Testing shows that syscall fast path is ~54.3 ns before
and after the patch (on 2.7 GHz Sandy Bridge CPU).

Changes since v1: better comments and commit message

Signed-off-by: Denys Vlasenko <[email protected]>
CC: Linus Torvalds <[email protected]>
CC: Steven Rostedt <[email protected]>
CC: Ingo Molnar <[email protected]>
CC: Borislav Petkov <[email protected]>
CC: "H. Peter Anvin" <[email protected]>
CC: Andy Lutomirski <[email protected]>
CC: Oleg Nesterov <[email protected]>
CC: Frederic Weisbecker <[email protected]>
CC: Alexei Starovoitov <[email protected]>
CC: Will Drewry <[email protected]>
CC: Kees Cook <[email protected]>
CC: [email protected]
CC: [email protected]
---
arch/x86/include/asm/calling.h | 20 ++++++++++++++------
arch/x86/kernel/entry_64.S | 37 +++++++++++--------------------------
arch/x86/syscalls/syscall_64.tbl | 2 +-
arch/x86/um/sys_call_table_64.c | 2 +-
4 files changed, 27 insertions(+), 34 deletions(-)

diff --git a/arch/x86/include/asm/calling.h b/arch/x86/include/asm/calling.h
index f1a962f..4b5f7bf 100644
--- a/arch/x86/include/asm/calling.h
+++ b/arch/x86/include/asm/calling.h
@@ -95,9 +95,11 @@ For 32-bit we have the following conventions - kernel is built with
CFI_ADJUST_CFA_OFFSET 15*8+\addskip
.endm

- .macro SAVE_C_REGS_HELPER offset=0 rax=1 rcx=1 r8plus=1
- .if \r8plus
+ .macro SAVE_C_REGS_HELPER offset=0 rax=1 rcx=1 r8910=1 r11=1
+ .if \r11
movq_cfi r11, 6*8+\offset
+ .endif
+ .if \r8910
movq_cfi r10, 7*8+\offset
movq_cfi r9, 8*8+\offset
movq_cfi r8, 9*8+\offset
@@ -113,16 +115,19 @@ For 32-bit we have the following conventions - kernel is built with
movq_cfi rdi, 14*8+\offset
.endm
.macro SAVE_C_REGS offset=0
- SAVE_C_REGS_HELPER \offset, 1, 1, 1
+ SAVE_C_REGS_HELPER \offset, 1, 1, 1, 1
.endm
.macro SAVE_C_REGS_EXCEPT_RAX_RCX offset=0
- SAVE_C_REGS_HELPER \offset, 0, 0, 1
+ SAVE_C_REGS_HELPER \offset, 0, 0, 1, 1
.endm
.macro SAVE_C_REGS_EXCEPT_R891011
- SAVE_C_REGS_HELPER 0, 1, 1, 0
+ SAVE_C_REGS_HELPER 0, 1, 1, 0, 0
.endm
.macro SAVE_C_REGS_EXCEPT_RCX_R891011
- SAVE_C_REGS_HELPER 0, 1, 0, 0
+ SAVE_C_REGS_HELPER 0, 1, 0, 0, 0
+ .endm
+ .macro SAVE_C_REGS_EXCEPT_RAX_RCX_R11
+ SAVE_C_REGS_HELPER 0, 0, 0, 1, 0
.endm

.macro SAVE_EXTRA_REGS offset=0
@@ -179,6 +184,9 @@ For 32-bit we have the following conventions - kernel is built with
.macro RESTORE_C_REGS_EXCEPT_R11
RESTORE_C_REGS_HELPER 1,1,0,1,1
.endm
+ .macro RESTORE_C_REGS_EXCEPT_RCX_R11
+ RESTORE_C_REGS_HELPER 1,0,0,1,1
+ .endm
.macro RESTORE_RSI_RDI
RESTORE_C_REGS_HELPER 0,0,0,0,0
.endm
diff --git a/arch/x86/kernel/entry_64.S b/arch/x86/kernel/entry_64.S
index 54737e5..2091e2e 100644
--- a/arch/x86/kernel/entry_64.S
+++ b/arch/x86/kernel/entry_64.S
@@ -121,14 +121,12 @@ ENDPROC(native_usergs_sysret64)

Dataset excerpts
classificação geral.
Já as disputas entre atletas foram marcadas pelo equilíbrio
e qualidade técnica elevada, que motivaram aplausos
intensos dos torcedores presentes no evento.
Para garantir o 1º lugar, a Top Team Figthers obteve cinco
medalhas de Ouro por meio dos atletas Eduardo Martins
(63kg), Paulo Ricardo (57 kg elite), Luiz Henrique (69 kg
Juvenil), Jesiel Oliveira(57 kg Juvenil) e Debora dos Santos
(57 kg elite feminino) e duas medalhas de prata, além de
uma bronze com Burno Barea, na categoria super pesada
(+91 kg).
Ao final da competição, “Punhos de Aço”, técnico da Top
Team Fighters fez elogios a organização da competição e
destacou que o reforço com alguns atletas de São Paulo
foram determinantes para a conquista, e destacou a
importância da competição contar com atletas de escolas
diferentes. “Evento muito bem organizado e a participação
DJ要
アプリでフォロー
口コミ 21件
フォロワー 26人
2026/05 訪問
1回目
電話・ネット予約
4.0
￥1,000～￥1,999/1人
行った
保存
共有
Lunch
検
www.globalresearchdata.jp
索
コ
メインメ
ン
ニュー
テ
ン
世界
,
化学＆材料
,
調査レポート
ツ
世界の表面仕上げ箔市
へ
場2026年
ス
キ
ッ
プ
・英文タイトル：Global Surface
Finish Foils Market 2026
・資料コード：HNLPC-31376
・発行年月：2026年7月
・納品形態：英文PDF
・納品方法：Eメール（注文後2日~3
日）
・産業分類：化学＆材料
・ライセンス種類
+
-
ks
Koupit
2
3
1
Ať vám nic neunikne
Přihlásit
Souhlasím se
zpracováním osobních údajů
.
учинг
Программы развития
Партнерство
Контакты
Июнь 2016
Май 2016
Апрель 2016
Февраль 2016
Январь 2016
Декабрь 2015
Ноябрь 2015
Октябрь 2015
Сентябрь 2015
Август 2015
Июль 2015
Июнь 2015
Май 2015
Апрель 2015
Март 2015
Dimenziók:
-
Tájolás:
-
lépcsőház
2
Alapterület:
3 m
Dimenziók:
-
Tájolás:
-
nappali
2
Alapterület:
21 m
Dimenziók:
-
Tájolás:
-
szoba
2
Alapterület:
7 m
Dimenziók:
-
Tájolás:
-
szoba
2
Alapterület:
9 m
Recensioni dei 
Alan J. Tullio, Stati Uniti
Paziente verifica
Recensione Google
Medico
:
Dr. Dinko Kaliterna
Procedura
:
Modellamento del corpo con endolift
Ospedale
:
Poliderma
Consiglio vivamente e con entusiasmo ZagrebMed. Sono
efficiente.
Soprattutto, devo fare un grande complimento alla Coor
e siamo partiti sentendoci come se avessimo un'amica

▶ [Explore the material]
a) According to the x86 kernel patch, how long did the syscall fast path take in testing before and after the change?
b) Please extend the x86 kernel patch past its last line.
Nothing in the records matters here.

▶ [Activity answers]
a) About 54.3 ns both before and after the patch, on a 2.7 GHz Sandy Bridge CPU.

b)
#endif

/*
- * C code is not supposed to know about undefined top of stack. Every time
- * a C function with an pt_regs argument is called from the SYSCALL based
- * fast path FIXUP_TOP_OF_STACK is needed.
+ * C code is not supposed to know that the iret frame is not populated.
+ * Every time a C function with an pt_regs argument is called from
+ * the SYSCALL based fast path FIXUP_TOP_OF_STACK is needed.
* RESTORE_TOP_OF_STACK syncs the syscall state after any possible ptregs
* manipulation.
*/
-
- /* %rsp:at FRAMEEND */
.macro FIXUP_TOP_OF_STACK tmp offset=0
movq PER_CPU_VAR(old_rsp),\tmp
movq \tmp,RSP+\offset(%rsp)
@@ -136,15 +134,13 @@ ENDPROC(native_usergs_sysret64)
movq $__USER_CS,CS+\offset(%rsp)
movq RIP+\offset(%rsp),\tmp /* get rip */
movq \tmp,RCX+\offset(%rsp) /* copy it to rcx as sysret would do */
- movq R11+\offset(%rsp),\tmp /* get eflags */
- movq \tmp,EFLAGS+\offset(%rsp)
+ movq EFLAGS+\offset(%rsp),\tmp /* ditto for rflags->r11 */
+ movq \tmp,R11+\offset(%rsp)
.endm

.macro RESTORE_TOP_OF_STACK tmp offset=0
movq RSP+\offset(%rsp),\tmp
movq \tmp,PER_CPU_VAR(old_rsp)
- movq EFLAGS+\offset(%rsp),\tmp
- movq \tmp,R11+\offset(%rsp)
.endm

/*
@@ -257,9 +253,10 @@ GLOBAL(system_call_after_swapgs)
*/
ENABLE_INTERRUPTS(CLBR_NONE)
ALLOC_PT_GPREGS_ON_STACK 6*8 /* 6*8: space for orig_ax and iret frame */
- SAVE_C_REGS_EXCEPT_RAX_RCX
+ SAVE_C_REGS_EXCEPT_RAX_RCX_R11
movq $-ENOSYS,RAX(%rsp)
movq_cfi rax,ORIG_RAX
+ movq %r11,EFLAGS(%rsp)
movq %rcx,RIP(%rsp)
CFI_REL_OFFSET rip,RIP
testl $_TIF_WORK_SYSCALL_ENTRY,TI_flags+THREAD_INFO(%rsp,SIZEOF_PTREGS)
@@ -277,7 +274,7 @@ system_call_fastpath:
movq %rax,RAX(%rsp)
/*
* Syscall return path ending with SYSRET (fast path)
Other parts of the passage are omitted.